I did also baste instead of pinning the pieces together for sewing. It feels weird in my head place--a little less so the more I went on, but it is not entirely resolved--and I haven't yet noticed any benefits in speed or accuracy for what I'm doing at present, but I'm going to keep on and see how things change (or don't).  

I had also meant to bring stuff for seam finishing, only then realizing I didn't actually have anything appropriate.  That is, I have silk threads of all kinds; but they are various types of embroidery rather than sewing thread, and although I've used some of them for seam finishes before, those were either for decorative purposes or on thick enough wool or linen that they could pass unnoticed.  I can't fudge it on this fabric, nope.  So I sent a Hail Mary order to Superior Threads for a couple of colorways and weights that I thought might do; and that at least I have found here waiting for me, yay.  C'mon, let's open the box together!

So, I got two spools of their Kimono Silk (100/2) and two of Tire Silk (50/2). Now I've got them out of the packet, I think either would do, but the 100/2 looks like a better bet (and is a closer color match as well).  My fabric is still so very crisp and sheen-ish that I'm going to have to be exceedingly skilful to not make the thread super-obvious, if that's even possible, which I'm not convinced of.  All I can say is, thank goodness I don't intend to wear this dress without an over-layer.

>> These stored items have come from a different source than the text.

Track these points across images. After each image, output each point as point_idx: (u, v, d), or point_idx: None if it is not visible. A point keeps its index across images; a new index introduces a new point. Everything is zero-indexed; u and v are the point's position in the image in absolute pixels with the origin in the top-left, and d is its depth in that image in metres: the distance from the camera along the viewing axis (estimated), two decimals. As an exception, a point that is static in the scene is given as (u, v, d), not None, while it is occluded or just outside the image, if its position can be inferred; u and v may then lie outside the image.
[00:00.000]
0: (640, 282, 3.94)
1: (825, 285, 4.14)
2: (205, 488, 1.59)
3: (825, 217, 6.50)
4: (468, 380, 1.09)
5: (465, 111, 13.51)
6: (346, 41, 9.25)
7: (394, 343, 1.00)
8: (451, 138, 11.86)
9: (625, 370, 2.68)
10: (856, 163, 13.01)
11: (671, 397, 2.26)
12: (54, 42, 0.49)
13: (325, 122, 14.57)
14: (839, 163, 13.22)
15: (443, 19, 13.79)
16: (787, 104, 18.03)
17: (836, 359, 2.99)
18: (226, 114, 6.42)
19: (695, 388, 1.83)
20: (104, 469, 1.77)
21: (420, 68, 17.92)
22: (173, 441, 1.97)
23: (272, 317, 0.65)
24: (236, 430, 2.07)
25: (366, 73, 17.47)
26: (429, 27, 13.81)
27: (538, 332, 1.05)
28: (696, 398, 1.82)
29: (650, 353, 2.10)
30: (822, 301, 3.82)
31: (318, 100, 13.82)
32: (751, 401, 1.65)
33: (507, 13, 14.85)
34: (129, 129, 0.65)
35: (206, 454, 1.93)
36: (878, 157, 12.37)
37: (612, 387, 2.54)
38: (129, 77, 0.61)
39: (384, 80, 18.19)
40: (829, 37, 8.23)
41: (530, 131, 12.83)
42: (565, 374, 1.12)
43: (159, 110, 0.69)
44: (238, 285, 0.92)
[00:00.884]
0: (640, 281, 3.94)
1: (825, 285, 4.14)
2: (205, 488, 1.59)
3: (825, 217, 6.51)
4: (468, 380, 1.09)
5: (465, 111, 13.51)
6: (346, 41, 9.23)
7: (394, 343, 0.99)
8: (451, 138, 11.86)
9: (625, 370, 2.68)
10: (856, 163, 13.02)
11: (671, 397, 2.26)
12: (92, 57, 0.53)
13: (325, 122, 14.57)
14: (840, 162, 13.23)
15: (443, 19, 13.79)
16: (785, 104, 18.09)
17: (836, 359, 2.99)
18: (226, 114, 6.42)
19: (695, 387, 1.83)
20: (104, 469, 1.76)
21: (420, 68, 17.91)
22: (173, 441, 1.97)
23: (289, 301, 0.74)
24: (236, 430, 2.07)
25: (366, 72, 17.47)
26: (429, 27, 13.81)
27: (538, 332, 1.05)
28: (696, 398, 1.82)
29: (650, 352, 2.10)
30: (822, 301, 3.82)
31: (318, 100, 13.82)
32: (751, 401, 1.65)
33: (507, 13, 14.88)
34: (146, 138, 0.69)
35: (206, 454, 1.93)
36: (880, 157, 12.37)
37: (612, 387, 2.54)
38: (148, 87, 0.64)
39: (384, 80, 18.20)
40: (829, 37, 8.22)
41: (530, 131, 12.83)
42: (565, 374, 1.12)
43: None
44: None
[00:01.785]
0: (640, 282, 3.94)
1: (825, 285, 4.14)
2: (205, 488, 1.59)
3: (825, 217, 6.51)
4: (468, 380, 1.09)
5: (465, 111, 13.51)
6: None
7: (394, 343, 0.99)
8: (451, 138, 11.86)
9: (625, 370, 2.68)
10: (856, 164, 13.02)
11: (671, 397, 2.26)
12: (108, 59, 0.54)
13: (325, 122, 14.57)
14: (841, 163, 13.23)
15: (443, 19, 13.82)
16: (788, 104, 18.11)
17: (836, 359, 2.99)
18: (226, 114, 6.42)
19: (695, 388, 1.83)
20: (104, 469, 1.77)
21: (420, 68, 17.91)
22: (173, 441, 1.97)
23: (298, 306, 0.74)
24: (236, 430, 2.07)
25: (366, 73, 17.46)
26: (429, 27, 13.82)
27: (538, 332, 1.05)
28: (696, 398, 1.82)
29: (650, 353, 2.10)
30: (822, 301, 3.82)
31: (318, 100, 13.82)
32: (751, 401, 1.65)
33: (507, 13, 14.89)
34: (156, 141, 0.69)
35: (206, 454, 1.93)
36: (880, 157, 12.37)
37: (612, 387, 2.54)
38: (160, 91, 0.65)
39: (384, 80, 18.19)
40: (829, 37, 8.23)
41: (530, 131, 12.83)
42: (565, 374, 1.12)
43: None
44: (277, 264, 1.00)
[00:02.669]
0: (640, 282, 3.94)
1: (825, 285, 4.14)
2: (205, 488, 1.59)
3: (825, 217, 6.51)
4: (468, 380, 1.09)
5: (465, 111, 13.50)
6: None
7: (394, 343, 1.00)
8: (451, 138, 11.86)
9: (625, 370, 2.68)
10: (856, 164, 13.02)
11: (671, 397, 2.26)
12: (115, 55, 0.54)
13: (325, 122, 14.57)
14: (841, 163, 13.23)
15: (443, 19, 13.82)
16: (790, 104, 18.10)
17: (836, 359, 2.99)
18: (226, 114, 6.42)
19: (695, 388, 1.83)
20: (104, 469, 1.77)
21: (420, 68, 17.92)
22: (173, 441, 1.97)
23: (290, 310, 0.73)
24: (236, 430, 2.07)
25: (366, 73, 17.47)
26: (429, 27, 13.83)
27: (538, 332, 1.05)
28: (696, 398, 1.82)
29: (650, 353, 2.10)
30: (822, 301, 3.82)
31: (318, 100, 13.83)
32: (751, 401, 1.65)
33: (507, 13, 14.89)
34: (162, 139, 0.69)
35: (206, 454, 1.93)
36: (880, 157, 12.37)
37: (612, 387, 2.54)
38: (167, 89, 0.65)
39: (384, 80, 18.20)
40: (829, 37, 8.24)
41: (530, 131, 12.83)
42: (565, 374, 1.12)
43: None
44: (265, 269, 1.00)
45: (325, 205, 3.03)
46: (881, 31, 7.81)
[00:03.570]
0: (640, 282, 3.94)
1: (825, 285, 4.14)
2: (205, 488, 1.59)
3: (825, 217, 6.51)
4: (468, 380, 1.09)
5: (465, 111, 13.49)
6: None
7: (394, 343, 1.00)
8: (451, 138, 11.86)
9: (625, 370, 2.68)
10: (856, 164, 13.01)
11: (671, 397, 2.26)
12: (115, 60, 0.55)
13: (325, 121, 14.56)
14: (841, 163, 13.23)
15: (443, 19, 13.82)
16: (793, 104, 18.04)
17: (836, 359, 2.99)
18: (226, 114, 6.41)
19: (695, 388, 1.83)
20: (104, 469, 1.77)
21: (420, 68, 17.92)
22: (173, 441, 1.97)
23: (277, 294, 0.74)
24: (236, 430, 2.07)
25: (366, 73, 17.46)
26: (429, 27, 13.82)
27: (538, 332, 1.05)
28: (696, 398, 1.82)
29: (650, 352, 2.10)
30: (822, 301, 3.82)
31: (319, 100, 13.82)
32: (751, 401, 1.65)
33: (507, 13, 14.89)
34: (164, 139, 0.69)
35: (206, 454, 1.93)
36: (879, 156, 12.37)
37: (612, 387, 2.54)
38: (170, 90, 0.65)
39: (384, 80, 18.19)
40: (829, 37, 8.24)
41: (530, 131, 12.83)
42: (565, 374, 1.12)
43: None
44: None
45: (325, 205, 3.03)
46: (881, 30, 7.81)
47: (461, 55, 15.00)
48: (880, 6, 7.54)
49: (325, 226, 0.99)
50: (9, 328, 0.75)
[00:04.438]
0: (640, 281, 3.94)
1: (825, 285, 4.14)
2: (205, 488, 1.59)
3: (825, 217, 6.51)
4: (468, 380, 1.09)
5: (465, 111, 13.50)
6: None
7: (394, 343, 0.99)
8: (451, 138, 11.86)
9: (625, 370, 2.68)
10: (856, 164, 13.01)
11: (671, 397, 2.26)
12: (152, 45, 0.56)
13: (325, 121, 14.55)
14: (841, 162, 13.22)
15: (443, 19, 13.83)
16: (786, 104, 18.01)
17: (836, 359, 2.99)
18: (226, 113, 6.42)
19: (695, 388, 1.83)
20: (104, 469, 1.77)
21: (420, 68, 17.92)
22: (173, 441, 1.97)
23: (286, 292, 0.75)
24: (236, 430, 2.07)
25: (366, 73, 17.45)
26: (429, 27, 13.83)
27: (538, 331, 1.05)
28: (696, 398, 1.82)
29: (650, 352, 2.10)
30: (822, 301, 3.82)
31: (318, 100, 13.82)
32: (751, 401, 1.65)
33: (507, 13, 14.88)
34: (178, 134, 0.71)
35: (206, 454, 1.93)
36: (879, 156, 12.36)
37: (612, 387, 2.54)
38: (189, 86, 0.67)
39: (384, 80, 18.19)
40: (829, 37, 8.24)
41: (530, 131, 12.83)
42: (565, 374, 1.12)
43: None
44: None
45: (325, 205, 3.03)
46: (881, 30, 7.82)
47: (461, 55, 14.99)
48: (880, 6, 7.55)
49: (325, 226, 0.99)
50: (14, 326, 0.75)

Apropos of which, I think I don't have a whelk's chance in a supernova in getting the brocade over-gown ready for February[2], so I'm letting my back-brain chew on how I can easily & quickly remake my very very old rust-red velvet sideless surcoat as an alternative. The color story would be good; I'd just need, I think, to bung in a lining[3]--scrap silk would do--and do something to ornament the neckline.  Obviously what it should have is a strip of narrow gold-work embroidery trim, but possibly a good-looking storebought trim could pass. But it'd be no more than an afternoon's work, anyways, I should think.
Sock #1 Action Shot

On the knitting front, I have gotten past the heel of Sock #2, hooray for long flights. 


[1] (...which still hasn't arrived, I find?  WTF?) 
[2] more fucking buttonholes
[3] this would also contain those stupid little cotton pills that get everywhere when you're working with cotton velvet

Sunday, December 3, 2017

Respawning After Some Life Disruptions

it was a very good vacation

I have been off the grid for a bit here on account of rather a lot of travel; we were on vacation (in California, which is beautiful and has much going for it, but not a lot of medieval interest), but then there was a sudden trip to the UK for unhappy reasons[1], and between those things and emotional drain and trying to catch up at work and the beginning of holiday wharrgarbl, my art has had to take rather a back-seat for a time[2].

I pulled myself back in harness last week and got cracking on the pourpoint's buttonholes again, only to run out of thread all of a sudden. -_-  I've ordered more, and it should be here in another few days, but in the interim I thought it might be good to get moving on the silk under-dress I cut out two months ago.  I have already burbled some thoughts regarding this undertaking; and my resultant decision points are:
  • no lining,
  • hand-sew (and finish) the seams,
  • sewn, not buttoned, lower sleeves,
  • laced front closure.
The current internal conflict is whether to baste the pieces together first, rather than just pinning & sewing the seams directly.  I understand that's best medieval practice, and since I'm not actually up against the wall, I should maybe try doing things right for a change instead of listening to Whiny Impatient Me and just plunging in.  I am also going to wax the thread properly with the iron an' all.

I think I have plenty decent linen thread to use for internal construction; will have to dig around to see if I've got an appropriate silk for eyelets, seam finishing, and the $&@! tablet-woven edge for the center front, but that's less urgent.  Oh yes, and silk scraps for facings, since I'm not lining it.

ugh it's 1:30pm already


[1] and shortly I shall be going again for similar reasons
[2] I did do some knitting on the plane(s).  And figured out how to do kitchener stitch without a tapestry needle.